> Exercise prompt: A single number is expected: the count of lines below where the word "that" occurs.

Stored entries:

==========

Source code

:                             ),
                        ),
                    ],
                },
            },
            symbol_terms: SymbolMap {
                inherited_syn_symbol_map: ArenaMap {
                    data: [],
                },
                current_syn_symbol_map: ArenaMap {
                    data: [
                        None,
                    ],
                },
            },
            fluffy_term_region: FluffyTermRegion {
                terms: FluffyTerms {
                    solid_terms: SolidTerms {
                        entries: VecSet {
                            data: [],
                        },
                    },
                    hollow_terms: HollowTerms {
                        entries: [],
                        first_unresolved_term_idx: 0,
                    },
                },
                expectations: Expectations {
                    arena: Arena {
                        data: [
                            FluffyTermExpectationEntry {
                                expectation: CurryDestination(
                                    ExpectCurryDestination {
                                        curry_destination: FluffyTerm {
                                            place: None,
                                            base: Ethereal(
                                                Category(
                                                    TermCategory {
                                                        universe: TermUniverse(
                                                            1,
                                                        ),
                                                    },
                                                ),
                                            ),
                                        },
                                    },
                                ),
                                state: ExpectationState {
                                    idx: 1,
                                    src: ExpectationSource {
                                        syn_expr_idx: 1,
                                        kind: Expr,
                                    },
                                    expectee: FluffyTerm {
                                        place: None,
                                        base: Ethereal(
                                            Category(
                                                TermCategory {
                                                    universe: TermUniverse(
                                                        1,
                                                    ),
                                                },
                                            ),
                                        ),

==========

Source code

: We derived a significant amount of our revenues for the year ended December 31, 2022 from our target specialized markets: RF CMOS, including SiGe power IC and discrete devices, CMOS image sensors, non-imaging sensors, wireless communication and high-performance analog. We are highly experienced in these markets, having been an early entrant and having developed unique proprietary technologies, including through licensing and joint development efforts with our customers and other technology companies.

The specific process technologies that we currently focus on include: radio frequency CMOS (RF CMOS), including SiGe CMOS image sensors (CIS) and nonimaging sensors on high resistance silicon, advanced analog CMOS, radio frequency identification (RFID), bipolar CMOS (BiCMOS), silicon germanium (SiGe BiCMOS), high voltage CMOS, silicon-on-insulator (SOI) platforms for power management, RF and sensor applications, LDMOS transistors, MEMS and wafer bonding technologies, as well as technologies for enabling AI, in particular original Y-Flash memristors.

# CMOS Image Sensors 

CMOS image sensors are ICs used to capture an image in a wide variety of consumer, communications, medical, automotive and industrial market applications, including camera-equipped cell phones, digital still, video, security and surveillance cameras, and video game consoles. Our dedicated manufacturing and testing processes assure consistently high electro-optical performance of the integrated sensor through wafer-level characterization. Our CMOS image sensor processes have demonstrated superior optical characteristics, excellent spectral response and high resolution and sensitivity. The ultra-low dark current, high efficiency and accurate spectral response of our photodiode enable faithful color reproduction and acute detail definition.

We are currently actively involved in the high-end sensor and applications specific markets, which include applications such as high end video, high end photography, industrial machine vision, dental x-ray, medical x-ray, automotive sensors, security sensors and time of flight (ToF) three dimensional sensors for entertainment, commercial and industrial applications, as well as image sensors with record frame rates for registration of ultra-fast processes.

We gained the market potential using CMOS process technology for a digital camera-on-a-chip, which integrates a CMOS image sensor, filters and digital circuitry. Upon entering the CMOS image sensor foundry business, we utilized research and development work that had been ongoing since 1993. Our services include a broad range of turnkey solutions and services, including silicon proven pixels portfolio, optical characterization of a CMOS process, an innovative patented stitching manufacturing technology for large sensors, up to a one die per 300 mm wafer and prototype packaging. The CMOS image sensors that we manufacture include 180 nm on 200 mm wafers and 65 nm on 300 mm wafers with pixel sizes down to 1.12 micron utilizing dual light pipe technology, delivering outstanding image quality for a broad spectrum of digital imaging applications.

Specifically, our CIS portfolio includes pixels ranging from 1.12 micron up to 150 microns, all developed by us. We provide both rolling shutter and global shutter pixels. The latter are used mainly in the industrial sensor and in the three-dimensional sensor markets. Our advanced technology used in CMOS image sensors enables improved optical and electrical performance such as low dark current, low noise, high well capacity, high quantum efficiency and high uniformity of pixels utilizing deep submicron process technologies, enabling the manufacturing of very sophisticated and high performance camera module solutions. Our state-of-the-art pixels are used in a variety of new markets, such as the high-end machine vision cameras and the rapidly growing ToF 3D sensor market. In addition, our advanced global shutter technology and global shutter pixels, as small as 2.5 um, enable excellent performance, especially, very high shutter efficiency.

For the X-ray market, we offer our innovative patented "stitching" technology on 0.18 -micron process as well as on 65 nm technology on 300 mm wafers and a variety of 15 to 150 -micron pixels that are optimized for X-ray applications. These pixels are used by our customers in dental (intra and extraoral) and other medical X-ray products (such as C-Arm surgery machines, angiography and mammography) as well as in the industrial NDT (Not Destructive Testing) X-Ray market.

==========

> Exercise answer: 3